Because that’s kind of what I’m doing right now. Dr. Addie Cox is a literature professor. She’s coping with past trauma, but she finds a lot of joy in her academic life. She’s certainly not looking for a new gig. But then eccentric (and very rich) tech bro Harris Lang asks her to do a job for him. You see, like a lot of eccentric rich people, he bought an island, but unlike most of the super-rich he’s turned the place into an elite resort that will offer an immersive, high-tech fantasy role-playing experience full of magical animals and magical spells…for those who can afford it. The only problem is that one of his developers, Dominic Brand, has taken control of the island and created an invisible force shield. Nothing can get in or out, not people, not animals, not communication, so now Lang needs Addie to lead a team to get his island back.
The only other problem? Dominic Brand is Addie’s ex, and as much as she doesn’t want to wrestle with what he did to her, she knows she’s the only one who can get the team through his clever—and fatal—traps.
The Witness for the Dead by Katherine Addison
(Tor Books, June 22)
Set after the events of The Goblin Emperor, The Witness for the Dead is a fantasy twist on a gaslight mystery, with some noir thrown in for good measure.
In the faraway days of 2014, Katherine Addison gave us a book that has grown into a favorite of modern fantasy. The Goblin Emperor follows Maia, a half-Goblin, half-Elven teen who unexpectedly ascends to the throne after his father and elder brothers all die in a suspicious steamship accident. Maia proved to be a delightful protagonist, but one of the book’s standouts was Thara Celehar, a Witness for the Dead—kind of a priest/private detective, who can, in some cases, commune with the memories of the newly dead to find out how they died. Now Addison takes us back to the Elflands to join Celehar on a new adventure, as he works to embrace his priestly vocation and move on from the tragedies of his past.
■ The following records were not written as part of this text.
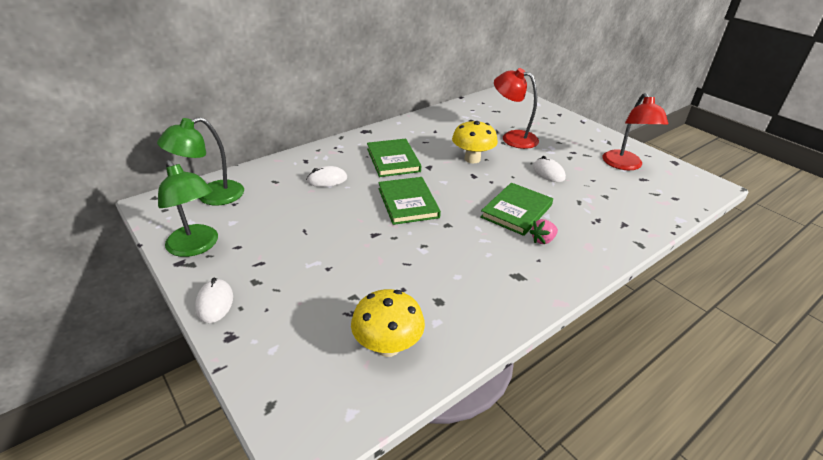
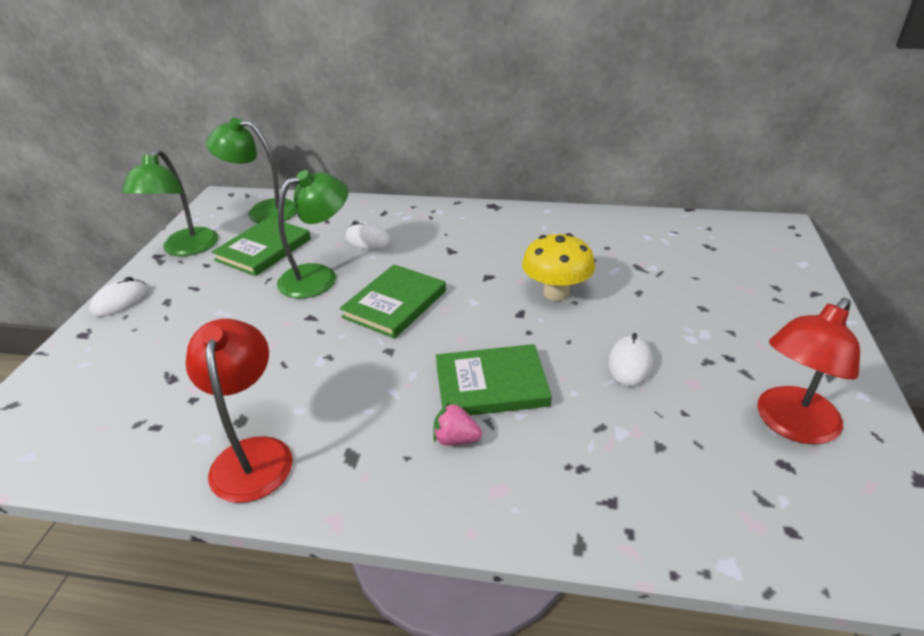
camera: 50 degrees right, 0 degrees up
(336, 212) = (319, 277): none -> green lamp
(387, 346) = (137, 426): yellow mushroom -> none
(393, 160) = (463, 250): green book -> green book (264, 249)
(512, 137) = (665, 292): red lamp -> red lamp (253, 454)

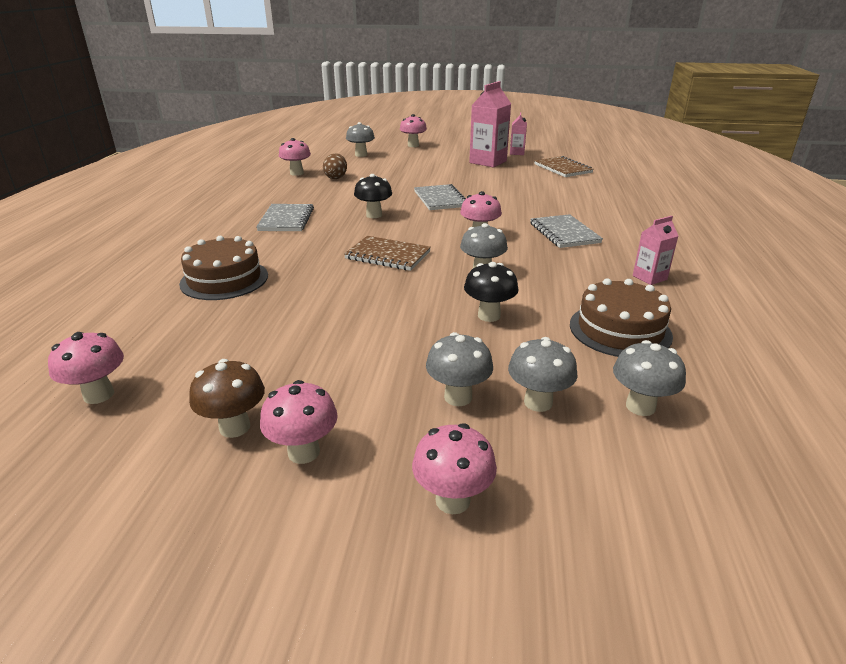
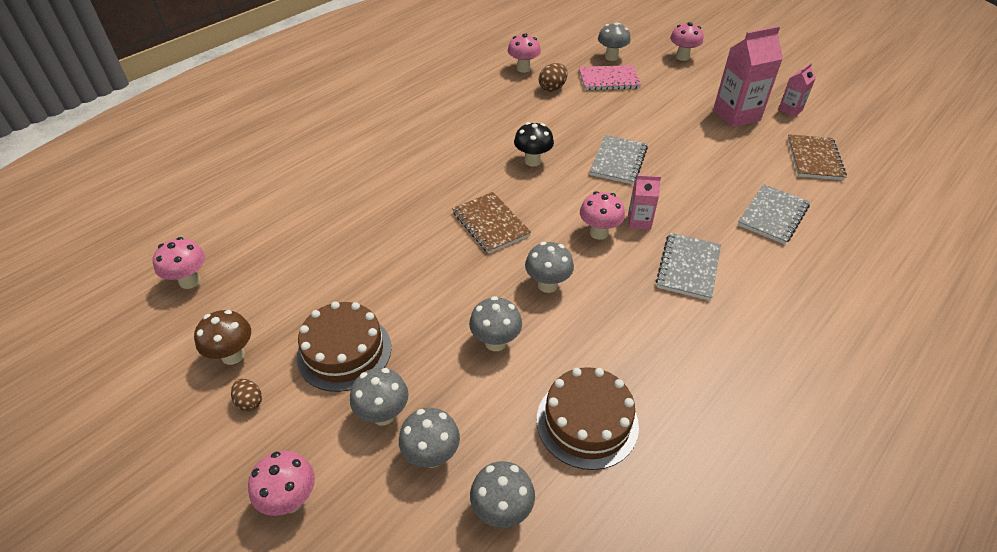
camera: 35 degrees right, 15 degrees up
(224, 279) = (347, 197): brown cake -> brown cake (344, 352)
(286, 220) = (455, 137): grey notebook -> grey notebook (773, 215)
(303, 452) = (249, 402): pink mushroom -> brown egg
(375, 165) = (609, 80): none -> pink notebook
(489, 316) = (495, 342): black mushroom -> grey mushroom
(649, 277) = (700, 374): pink carton -> pink carton (639, 221)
Celehar is navigating a new city, and tangling with a tense hierarchy, when he’s called in to Witness for a beautiful young opera singer whose body was just pulled from the river. Within seconds Celehar knows her death was murder—but who could have done such an abominable thing? And what was a rising opera star doing in that seedy riverfront neighborhood in the first place? Can he solve this crime and bring the victim justice, as the city’s rich and powerful ally against him?